** Stored data entries **
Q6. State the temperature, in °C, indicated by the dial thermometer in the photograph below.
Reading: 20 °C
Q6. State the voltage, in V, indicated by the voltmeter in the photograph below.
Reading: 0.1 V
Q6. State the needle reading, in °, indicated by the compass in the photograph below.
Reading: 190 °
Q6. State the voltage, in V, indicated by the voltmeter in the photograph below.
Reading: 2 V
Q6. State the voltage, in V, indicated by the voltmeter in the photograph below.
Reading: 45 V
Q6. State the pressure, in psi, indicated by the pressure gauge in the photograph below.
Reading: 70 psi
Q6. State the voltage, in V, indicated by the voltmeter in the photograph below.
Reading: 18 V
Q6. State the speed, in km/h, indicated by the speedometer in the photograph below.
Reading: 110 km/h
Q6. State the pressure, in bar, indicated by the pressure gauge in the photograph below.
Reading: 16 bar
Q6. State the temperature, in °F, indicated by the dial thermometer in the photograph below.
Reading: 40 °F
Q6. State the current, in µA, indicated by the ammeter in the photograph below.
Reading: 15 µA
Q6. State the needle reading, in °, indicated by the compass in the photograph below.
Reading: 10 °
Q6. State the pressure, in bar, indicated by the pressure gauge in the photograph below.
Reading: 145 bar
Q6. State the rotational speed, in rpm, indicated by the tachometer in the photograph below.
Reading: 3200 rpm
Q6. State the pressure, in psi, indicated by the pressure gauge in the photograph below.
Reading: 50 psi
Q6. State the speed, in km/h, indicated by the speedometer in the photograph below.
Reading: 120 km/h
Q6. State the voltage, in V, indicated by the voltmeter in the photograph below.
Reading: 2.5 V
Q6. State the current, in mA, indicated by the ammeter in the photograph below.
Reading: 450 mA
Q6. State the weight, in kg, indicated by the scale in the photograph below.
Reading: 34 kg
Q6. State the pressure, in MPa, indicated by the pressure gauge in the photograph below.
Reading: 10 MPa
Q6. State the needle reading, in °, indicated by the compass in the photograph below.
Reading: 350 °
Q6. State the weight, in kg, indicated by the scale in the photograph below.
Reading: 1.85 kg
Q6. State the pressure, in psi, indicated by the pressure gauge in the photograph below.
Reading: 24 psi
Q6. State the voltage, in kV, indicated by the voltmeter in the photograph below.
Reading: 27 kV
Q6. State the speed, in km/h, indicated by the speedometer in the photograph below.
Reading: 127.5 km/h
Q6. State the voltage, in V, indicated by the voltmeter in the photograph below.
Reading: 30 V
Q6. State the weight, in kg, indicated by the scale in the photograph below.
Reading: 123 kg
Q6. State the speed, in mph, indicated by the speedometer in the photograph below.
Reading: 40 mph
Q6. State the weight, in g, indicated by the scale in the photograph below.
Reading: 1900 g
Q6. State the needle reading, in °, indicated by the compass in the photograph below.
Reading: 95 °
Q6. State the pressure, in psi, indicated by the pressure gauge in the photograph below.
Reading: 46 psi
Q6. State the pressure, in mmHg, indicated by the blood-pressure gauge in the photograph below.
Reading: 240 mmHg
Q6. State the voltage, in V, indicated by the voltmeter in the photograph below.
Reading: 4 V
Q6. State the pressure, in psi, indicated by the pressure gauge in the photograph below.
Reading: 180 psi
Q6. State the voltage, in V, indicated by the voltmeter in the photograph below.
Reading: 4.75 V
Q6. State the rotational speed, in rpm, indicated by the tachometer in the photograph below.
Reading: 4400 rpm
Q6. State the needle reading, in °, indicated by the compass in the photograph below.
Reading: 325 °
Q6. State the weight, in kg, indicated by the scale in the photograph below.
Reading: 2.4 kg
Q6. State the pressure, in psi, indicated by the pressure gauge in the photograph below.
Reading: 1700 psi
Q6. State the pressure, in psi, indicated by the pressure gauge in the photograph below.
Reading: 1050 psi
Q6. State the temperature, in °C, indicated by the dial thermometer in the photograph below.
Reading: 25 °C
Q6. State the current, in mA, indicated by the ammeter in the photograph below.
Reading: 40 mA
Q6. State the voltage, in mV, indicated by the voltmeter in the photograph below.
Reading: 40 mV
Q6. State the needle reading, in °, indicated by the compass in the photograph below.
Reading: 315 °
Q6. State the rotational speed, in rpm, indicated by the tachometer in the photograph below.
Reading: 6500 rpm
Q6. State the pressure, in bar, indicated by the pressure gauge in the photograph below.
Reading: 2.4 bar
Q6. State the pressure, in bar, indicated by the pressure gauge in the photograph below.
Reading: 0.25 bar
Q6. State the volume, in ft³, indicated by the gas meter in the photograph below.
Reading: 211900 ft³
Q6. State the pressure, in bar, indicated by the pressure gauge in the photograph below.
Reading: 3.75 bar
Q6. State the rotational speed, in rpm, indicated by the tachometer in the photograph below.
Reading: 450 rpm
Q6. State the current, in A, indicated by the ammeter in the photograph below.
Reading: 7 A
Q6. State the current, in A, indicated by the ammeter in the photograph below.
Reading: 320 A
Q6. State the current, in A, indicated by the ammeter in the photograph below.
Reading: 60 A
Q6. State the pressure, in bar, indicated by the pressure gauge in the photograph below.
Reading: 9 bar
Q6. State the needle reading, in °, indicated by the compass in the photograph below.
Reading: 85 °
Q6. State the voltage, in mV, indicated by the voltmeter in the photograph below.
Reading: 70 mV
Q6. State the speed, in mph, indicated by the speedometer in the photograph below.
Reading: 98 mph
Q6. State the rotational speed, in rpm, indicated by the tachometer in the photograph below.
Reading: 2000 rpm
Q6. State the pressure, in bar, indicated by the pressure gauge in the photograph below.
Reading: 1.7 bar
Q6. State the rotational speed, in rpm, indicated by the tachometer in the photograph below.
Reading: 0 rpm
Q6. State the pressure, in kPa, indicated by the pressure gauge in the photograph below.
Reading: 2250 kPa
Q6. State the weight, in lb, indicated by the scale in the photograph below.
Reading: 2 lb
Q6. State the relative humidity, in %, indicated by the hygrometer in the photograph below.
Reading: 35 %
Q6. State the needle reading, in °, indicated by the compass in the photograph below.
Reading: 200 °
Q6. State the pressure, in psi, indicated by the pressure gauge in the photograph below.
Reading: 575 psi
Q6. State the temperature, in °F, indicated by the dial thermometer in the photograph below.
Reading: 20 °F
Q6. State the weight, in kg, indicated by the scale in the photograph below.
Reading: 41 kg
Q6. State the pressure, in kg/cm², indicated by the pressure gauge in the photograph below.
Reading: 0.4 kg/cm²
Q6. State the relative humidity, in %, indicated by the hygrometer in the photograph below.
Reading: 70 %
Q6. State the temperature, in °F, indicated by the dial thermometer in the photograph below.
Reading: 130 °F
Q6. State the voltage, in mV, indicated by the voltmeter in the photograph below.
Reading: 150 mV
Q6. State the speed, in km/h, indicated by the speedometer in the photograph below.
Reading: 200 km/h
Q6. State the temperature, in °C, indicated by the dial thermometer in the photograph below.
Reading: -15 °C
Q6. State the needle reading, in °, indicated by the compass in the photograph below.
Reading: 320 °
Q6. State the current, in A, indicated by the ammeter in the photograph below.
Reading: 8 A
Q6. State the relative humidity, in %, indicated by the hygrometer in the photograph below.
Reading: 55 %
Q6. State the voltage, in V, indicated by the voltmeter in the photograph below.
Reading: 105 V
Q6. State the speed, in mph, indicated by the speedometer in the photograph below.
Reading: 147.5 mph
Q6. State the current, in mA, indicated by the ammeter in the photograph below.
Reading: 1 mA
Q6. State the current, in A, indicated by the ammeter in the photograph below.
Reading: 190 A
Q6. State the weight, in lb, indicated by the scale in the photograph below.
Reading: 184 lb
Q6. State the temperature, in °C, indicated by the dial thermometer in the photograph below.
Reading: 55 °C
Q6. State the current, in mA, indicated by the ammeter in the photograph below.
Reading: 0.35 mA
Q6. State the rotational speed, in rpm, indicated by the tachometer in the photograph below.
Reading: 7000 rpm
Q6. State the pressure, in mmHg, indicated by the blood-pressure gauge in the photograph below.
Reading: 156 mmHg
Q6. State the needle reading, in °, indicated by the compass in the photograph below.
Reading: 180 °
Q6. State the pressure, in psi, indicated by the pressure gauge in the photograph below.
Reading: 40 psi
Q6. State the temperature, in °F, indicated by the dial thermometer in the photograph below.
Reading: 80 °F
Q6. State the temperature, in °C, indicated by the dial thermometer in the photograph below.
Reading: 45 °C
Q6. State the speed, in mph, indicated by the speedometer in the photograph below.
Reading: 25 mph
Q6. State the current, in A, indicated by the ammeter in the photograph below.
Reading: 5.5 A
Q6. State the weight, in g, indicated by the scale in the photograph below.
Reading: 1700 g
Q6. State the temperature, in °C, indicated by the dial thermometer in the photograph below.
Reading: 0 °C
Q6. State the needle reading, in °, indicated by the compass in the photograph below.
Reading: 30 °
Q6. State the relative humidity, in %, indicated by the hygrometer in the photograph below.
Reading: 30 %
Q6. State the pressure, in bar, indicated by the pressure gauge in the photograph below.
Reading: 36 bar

** REQUIRED WORK **
Transcribe the records word for word, beginning at their first line and ending with the line that contains "Reading: 350 °", including both of those lines.

** OUTPUT BELOW **
Q6. State the temperature, in °C, indicated by the dial thermometer in the photograph below.
Reading: 20 °C
Q6. State the voltage, in V, indicated by the voltmeter in the photograph below.
Reading: 0.1 V
Q6. State the needle reading, in °, indicated by the compass in the photograph below.
Reading: 190 °
Q6. State the voltage, in V, indicated by the voltmeter in the photograph below.
Reading: 2 V
Q6. State the voltage, in V, indicated by the voltmeter in the photograph below.
Reading: 45 V
Q6. State the pressure, in psi, indicated by the pressure gauge in the photograph below.
Reading: 70 psi
Q6. State the voltage, in V, indicated by the voltmeter in the photograph below.
Reading: 18 V
Q6. State the speed, in km/h, indicated by the speedometer in the photograph below.
Reading: 110 km/h
Q6. State the pressure, in bar, indicated by the pressure gauge in the photograph below.
Reading: 16 bar
Q6. State the temperature, in °F, indicated by the dial thermometer in the photograph below.
Reading: 40 °F
Q6. State the current, in µA, indicated by the ammeter in the photograph below.
Reading: 15 µA
Q6. State the needle reading, in °, indicated by the compass in the photograph below.
Reading: 10 °
Q6. State the pressure, in bar, indicated by the pressure gauge in the photograph below.
Reading: 145 bar
Q6. State the rotational speed, in rpm, indicated by the tachometer in the photograph below.
Reading: 3200 rpm
Q6. State the pressure, in psi, indicated by the pressure gauge in the photograph below.
Reading: 50 psi
Q6. State the speed, in km/h, indicated by the speedometer in the photograph below.
Reading: 120 km/h
Q6. State the voltage, in V, indicated by the voltmeter in the photograph below.
Reading: 2.5 V
Q6. State the current, in mA, indicated by the ammeter in the photograph below.
Reading: 450 mA
Q6. State the weight, in kg, indicated by the scale in the photograph below.
Reading: 34 kg
Q6. State the pressure, in MPa, indicated by the pressure gauge in the photograph below.
Reading: 10 MPa
Q6. State the needle reading, in °, indicated by the compass in the photograph below.
Reading: 350 °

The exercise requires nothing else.